## What the exercise asks:
Revise the passage of the anthology review from "Inhuman Garbage by" to "and mystery fiction.", swapping "recycling crate" for "shipping container".

The Year's Top Short SF Novels 6The Year’s Top Short SF Novels 6
Edited by Allan Kaster; Narrated by Tom Dheere and Nancy Linari
16 hours – [UNABRIDGED]
Publisher: Infinivox
Publication Date: December 2016
Themes: / Science Fiction / Novellas / The Moon / Time / Clones / Starships /

The Year’s Top Short SF Novels 6, edited by Allan Kaster, is an audio anthology containing five science fiction novellas from 2015. It’s a diverse, entertaining, and thought-provoking collection, and very well narrated!

Inhuman Garbage by Kristine Kathryn Rusch
I’ve enjoyed Rusch’s Disappeared series since the first novella was published (The Retrieval Artist, 2000). I haven’t the time to keep up with all the novels Rusch has written in the series since but every one I have read has been excellent, including this short one. In a warehouse in a city on the Moon in Rusch’s robust future world, a body has been discovered in a recycling crate. Detective Noelle DeRicci is called in on the case. The story is a perfect blend of SF and mystery fiction.

## Entries shown:
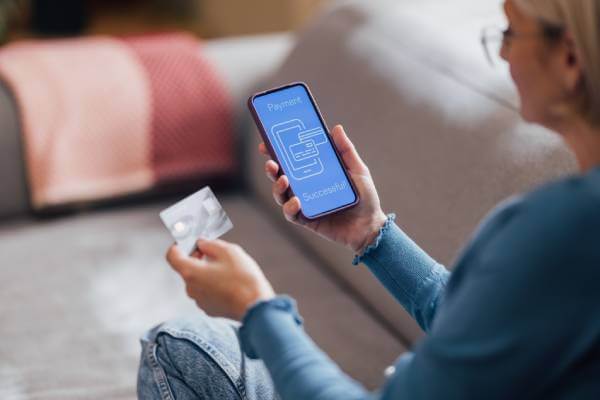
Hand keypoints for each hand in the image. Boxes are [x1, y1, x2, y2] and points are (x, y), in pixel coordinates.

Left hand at [166, 239, 274, 320]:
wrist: (256, 306)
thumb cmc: (243, 278)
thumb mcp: (228, 251)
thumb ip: (210, 244)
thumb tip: (202, 243)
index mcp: (191, 272)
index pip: (172, 256)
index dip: (179, 245)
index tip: (189, 240)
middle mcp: (191, 288)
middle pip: (186, 268)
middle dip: (198, 257)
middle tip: (214, 251)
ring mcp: (199, 301)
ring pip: (198, 280)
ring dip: (207, 271)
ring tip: (227, 268)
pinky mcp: (210, 309)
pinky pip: (206, 292)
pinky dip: (214, 284)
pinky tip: (230, 282)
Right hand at [259, 124, 386, 253]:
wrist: (370, 226)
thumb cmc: (364, 197)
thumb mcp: (357, 170)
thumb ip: (346, 150)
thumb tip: (336, 128)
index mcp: (314, 173)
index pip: (291, 161)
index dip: (276, 152)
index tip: (266, 143)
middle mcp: (305, 187)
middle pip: (280, 176)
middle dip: (271, 169)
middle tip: (270, 162)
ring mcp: (304, 204)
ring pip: (281, 195)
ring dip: (277, 187)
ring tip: (283, 180)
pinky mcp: (306, 220)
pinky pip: (291, 214)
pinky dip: (290, 208)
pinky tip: (296, 201)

## Written answer:
Inhuman Garbage by Kristine Kathryn Rusch
I’ve enjoyed Rusch’s Disappeared series since the first novella was published (The Retrieval Artist, 2000). I haven’t the time to keep up with all the novels Rusch has written in the series since but every one I have read has been excellent, including this short one. In a warehouse in a city on the Moon in Rusch’s robust future world, a body has been discovered in a shipping container. Detective Noelle DeRicci is called in on the case. The story is a perfect blend of SF and mystery fiction.